Quando meu livro estava passando pelo processo de revisão antes da primeira edição ser lançada, meu editor me elogiou por saber usar crase. Em todo o livro, ele encontrou apenas um erro. Como eu tenho meu jeito de saber se devo usar crase ou não nas situações em que surgem dúvidas, resolvi compartilhar com minhas leitoras meus macetes.

Claro que as minhas leitoras são espertas o suficiente para saber o básico sobre artigos e jamais escreveriam atrocidades como à casa é verde, à eleição é em outubro ou à minha mãe é linda. Mas há casos em que rola dúvida sim. Então vejamos.

Quando a dúvida é em relação à crase no singular, como esta aí que acabei de usar, a primeira coisa a ter em mente é: quando NÃO usar. Aí é simples: não se usa crase no singular antes de nomes masculinos. Tudo isso aí embaixo está errado:

Agradeço à Deus.
Entreguei à meu pai.
De terça à domingo.
Falou à todo mundo.

Lembrem-se: a crase tem, subentendida, o artigo “a”, usado para referenciar coisas femininas. Logo, se não faz sentido dizer a meu pai tem olhos azuis, a domingo é um dia de descanso, não é certo meter uma crase antes deles.

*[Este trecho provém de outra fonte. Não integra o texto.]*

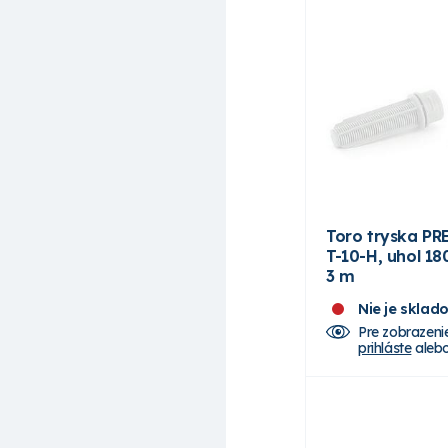
Toro tryska PRE
T-10-H, uhol 18
3 m
Nie je sklad
Pre zobrazeni
prihláste
aleb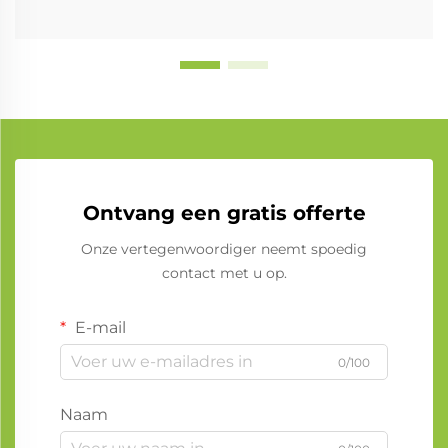
Ontvang een gratis offerte
Onze vertegenwoordiger neemt spoedig
contact met u op.
E-mail
0/100
Naam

Segunda coisa: não se usa crase no singular antes de nomes femininos no plural. Exemplos de erros:

Agradeço à minhas primas.
Falou à pessoas carentes.

A explicação aqui é a mesma: se não faz sentido dizer a minhas primas moram em Brasília, a pessoas são mal-educadas, também não é certo meter uma crase antes.

Mas e se a palavra que vem depois do “a” for feminina no singular? Como faço para saber se devo usar crase ou não? Simples: eu troco a palavra feminina por uma masculina e vejo como deveria ficar o “a”. Se sou obrigado a usar “ao”, então preciso usar “à”. Se não sou obrigado a usar “ao”, então não preciso usar crase. Vejamos alguns exemplos:

Vou a escola todos os dias. Na dúvida, troco escola por curso, e fica assim: vou ao curso todos os dias. Se preciso usar ao, então preciso usar à. A frase certa é: Vou à escola todos os dias.

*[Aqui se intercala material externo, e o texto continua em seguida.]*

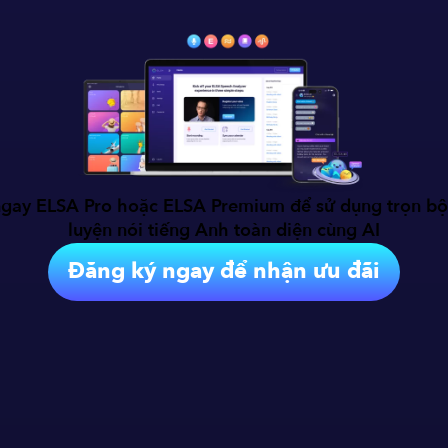
gay ELSA Pro hoặc ELSA Premium để sử dụng trọn bộ
luyện nói tiếng Anh toàn diện cùng AI
Đăng ký ngay để nhận ưu đãi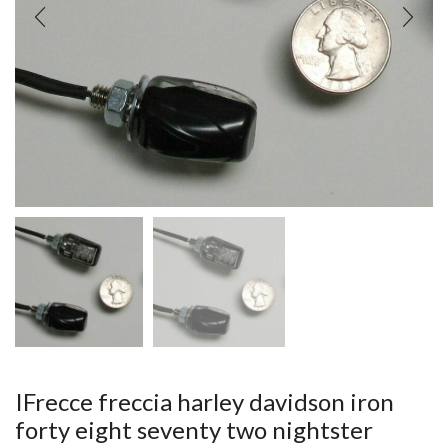
IFrecce freccia harley davidson iron
forty eight seventy two nightster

Gabriel entendeu a razão da briga. Na dúvida, troco razão por motivo, e fica assim: Gabriel entendeu o motivo da briga. Se não preciso usar ao, então não preciso usar à. A frase já está certa.

A noite, sempre tomo vinho. Na dúvida, troco noite por fim do dia, e fica assim: Ao fim do dia, sempre tomo vinho. Se preciso usar ao, então preciso à. A frase certa é: À noite, sempre tomo vinho.

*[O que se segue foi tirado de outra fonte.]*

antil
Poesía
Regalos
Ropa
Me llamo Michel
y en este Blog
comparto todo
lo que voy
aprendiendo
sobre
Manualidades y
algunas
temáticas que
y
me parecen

Uso os mesmos raciocínios para o caso de crase no plural:

Chamei as minhas amigas para passear. Na dúvida, troco minhas amigas por meus amigos e fica assim: Chamei os meus amigos para passear. Se não preciso usar aos, então não preciso usar às. A frase já está certa.

Contei as minhas amigas tudo o que aconteceu. Na dúvida, novamente troco minhas amigas por meus amigos e fica assim: Contei aos meus amigos tudo o que aconteceu. Se preciso usar aos, então preciso usar às. A frase certa é: Contei às minhas amigas tudo o que aconteceu.

Há um caso em que é permitido, sim, usar crase no singular antes de um nome masculino: bacalhau à Gomes de Sá. Isso acontece porque há, subentendido entre o à e o Gomes, a palavra “moda”. Por isso a crase. Mas é um caso raro.

Eis aí então os meus macetes. Se eu lembrar de mais algum, complemento o post. Alguém mais tem dúvida?